Misunderstanding browsers and how they work are the main reasons why I feel like there has been an influx of bloated and buggy single page web applications lately. I would argue that these same web applications could have been cheaper to develop and easier to maintain by simply leveraging two simple things: browser caching and knowing web protocols.
Before you read too much into that, no I don’t have any hard evidence that there have been bloated apps, it’s just a gut feeling I get from roaming the net’s forums; and two, there’s incredible value in using 3rd party vendors to perform model-view binding, establish convention over configurations practices and provide re-use with components. I’m absolutely all for DRY and ‘don’t re-invent the wheel’ principles which is exactly why I feel that knowing the environment that these apps are going to be used in is so important.
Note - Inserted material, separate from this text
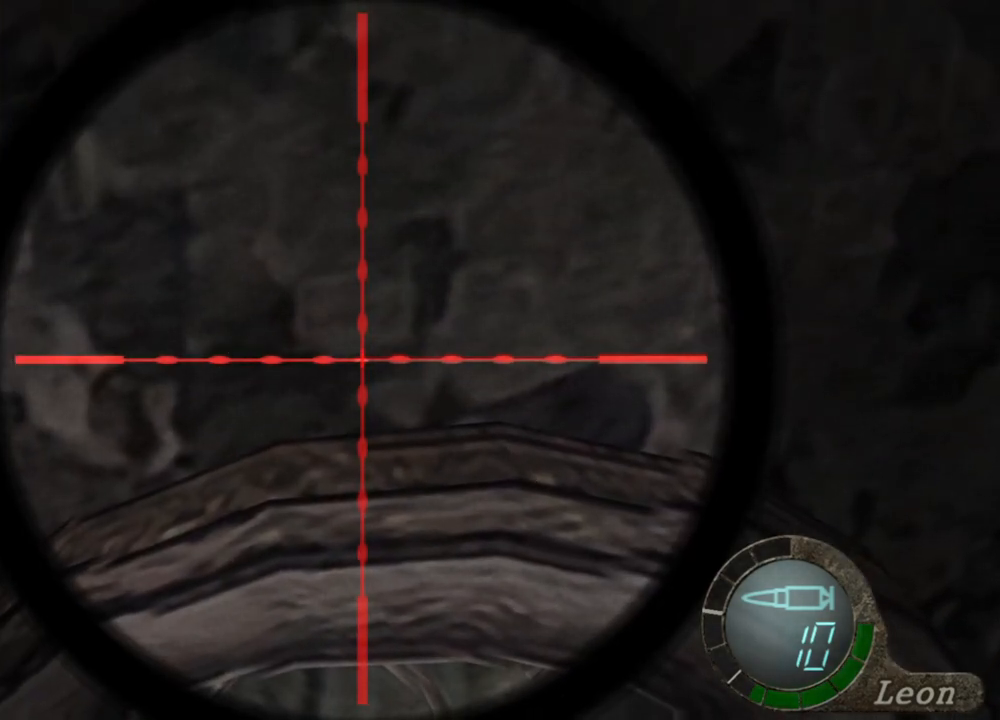
{"keys": [], "mouse": ["right"], "events": []}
What I suspect is the problem is that, developers get enamored with some new shiny tool and end up convincing their non-technical upper management to use it instead of using where a boring stack would have sufficed.
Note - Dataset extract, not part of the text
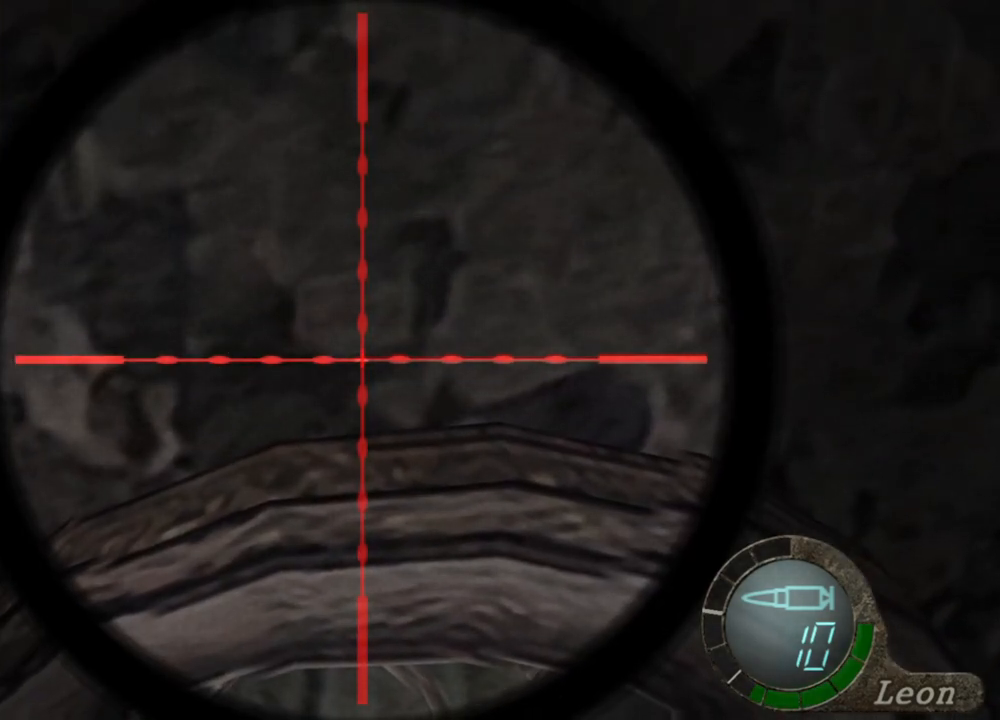
{"keys": [], "mouse": ["right"], "events": []}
With that said, there’s a ton of info our there how to cache and browser behaviors. I found that these two gave me something to think about:
My take away from it all is that there are two patterns to follow
- URL / Cache Public: Prevent server hits in the first place. Have consistent URLs and use hashes instead of question marks for dynamic pages. Browsers will cache one file in the following cases, page.html#id=3 & page.html#id=4 whereas browsers will cache two separate pages in the following cases, page.html?id=3 & page.html?id=4. The following will also result in two separate cached files, page/id/3 & page/id/4.
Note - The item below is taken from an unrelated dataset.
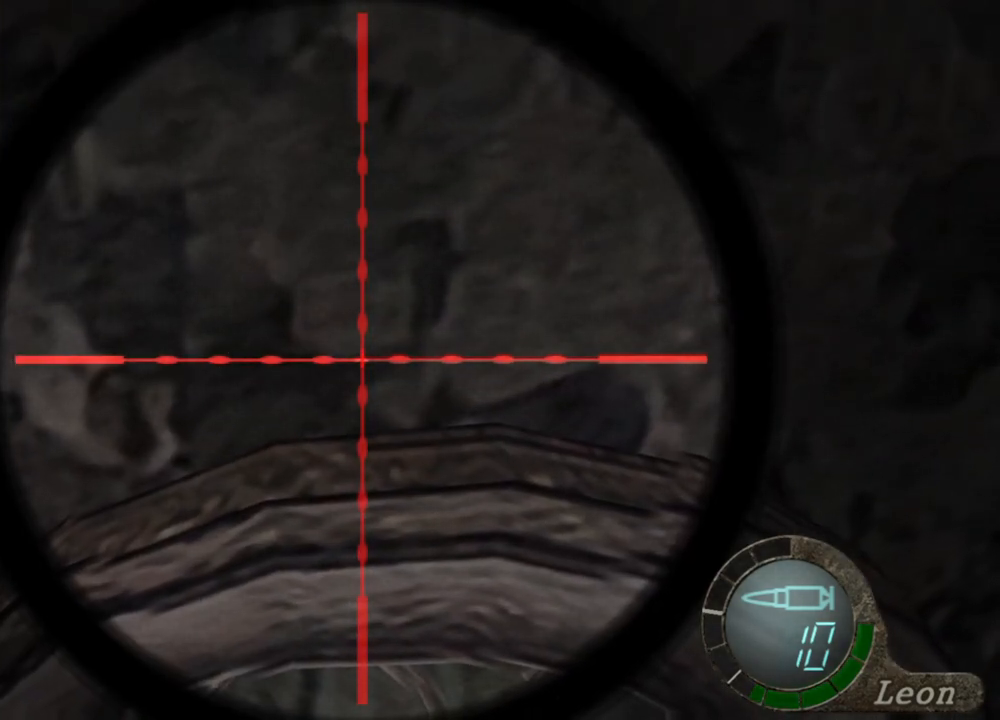
{"keys": [], "mouse": ["right"], "events": []}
- 304 - Not Modified: When you have to hit the server for a request, check to see if modifications were made. If none, a few bytes to indicate a 304 is significantly smaller and faster than an entire payload.
I’m sure there’ cache busting strategies that come with the territory (after all, it’s one of the two most difficult things in software engineering) but at this point I’m still in the profiling and benchmarking stage of proving to myself that boring tech isn’t dead. I’ll get to the more interesting stuff later.